Weight Loss Plateau: Why It Happens & What to Do About It
By Daily Nutrition Tracker Editorial Team · Reviewed by nutrition professionals

**Weight loss plateau**: Weight stops changing **3+ weeks** despite diet/exercise. **Why**: (1) Metabolism slows (200→170 lb = 300 fewer cal/day), (2) Eating more than you think (underestimate 30-50%), (3) Exercise burns fewer calories, (4) Muscle loss, (5) Hormonal adaptation. **Duration**: 2-12 weeks. **Fix**: Cut 100-200 cal/day, increase protein to 30%, add workouts, track everything, sleep 7-8 hours. Plateaus are normal and temporary.
Key Takeaways
- ✓Plateau = weight unchanged 3+ weeks; caused by metabolic adaptation as body adjusts
- ✓Metabolism slows: 200 lb → 170 lb = 300 fewer cal/day (same intake maintains weight)
- ✓People underestimate intake 30-50%; exercise burns fewer calories as you get lighter
- ✓Lasts 2-12 weeks; normal part of weight loss journey affecting nearly everyone
- ✓Fix: Cut 100-200 cal, increase protein 30%, add workouts, track strictly, sleep 7-8 hours
What Is a Weight Loss Plateau?
A weight loss plateau occurs when your weight stops changing for 3+ weeks despite continuing your diet and exercise routine. It's your body's natural adaptation to weight loss.
| Duration | Verdict | Action |
|---|---|---|
| 1-2 weeks | Normal fluctuation | Be patient, keep going |
| 3-4 weeks | Possible plateau | Start making adjustments |
| 5-8 weeks | True plateau | Significant changes needed |
| 8-12+ weeks | Long plateau | Major overhaul or medical check |
Why Plateaus Happen
Reason #1: Metabolism Slows Down
| Weight | Daily Calories Burned | Difference |
|---|---|---|
| 200 lbs | 2,400 cal/day | Baseline |
| 180 lbs | 2,250 cal/day | -150 cal/day |
| 170 lbs | 2,100 cal/day | -300 cal/day |
Reason #2: Eating More Than You Think
- Portion creep: Serving sizes gradually increase
- Eyeballing portions instead of weighing
- Forgotten calories: Bites while cooking, condiments
- Weekend eating often 500+ calories higher
- Liquid calories not tracked
Reason #3: Exercise Burns Fewer Calories
Example: 200 lb person running 3 miles burns 360 cal; 170 lb person burns 306 cal (15% less).
How to Break a Plateau
- Cut calories by 100-200/day (don't go below 1,200)

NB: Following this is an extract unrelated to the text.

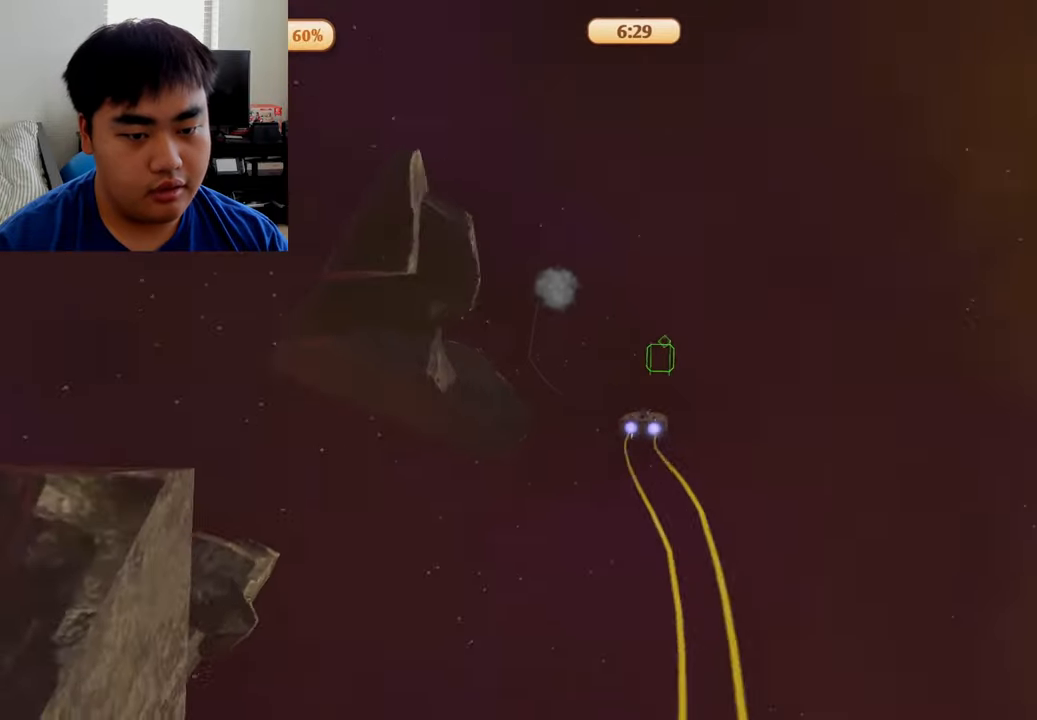
{"buttons": [], "left_stick": "right", "right_stick": "center", "events": [[250, "left_stick", "right"]]}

- Increase protein to 30% of calories
- Add 1-2 workout days or increase intensity
- Track everything for 1-2 weeks
- Reduce carbs to 100-150g/day
- Sleep 7-8 hours nightly
- Manage stress to lower cortisol
- Drink 8-10 cups water daily
- Avoid alcohol for 2-4 weeks
- Track measurements, not just scale
Put This Into Practice — Free
Track your calories, macros, and nutrition with 300,000+ verified USDA foods. No account required, no subscription, no paywall — ever.
Frequently Asked Questions
What is a weight loss plateau?
A weight loss plateau is when your weight stops changing for 3+ weeks despite maintaining diet and exercise. Caused by metabolic adaptation: smaller body burns fewer calories (200 lb burns 2,400 cal/day; 170 lb burns 2,100 cal/day = 300 cal difference). Other causes: eating more than you think (underestimate 30-50%), exercise burning fewer calories, muscle loss, hormonal changes. Plateaus are normal, temporary, and affect nearly everyone during significant weight loss.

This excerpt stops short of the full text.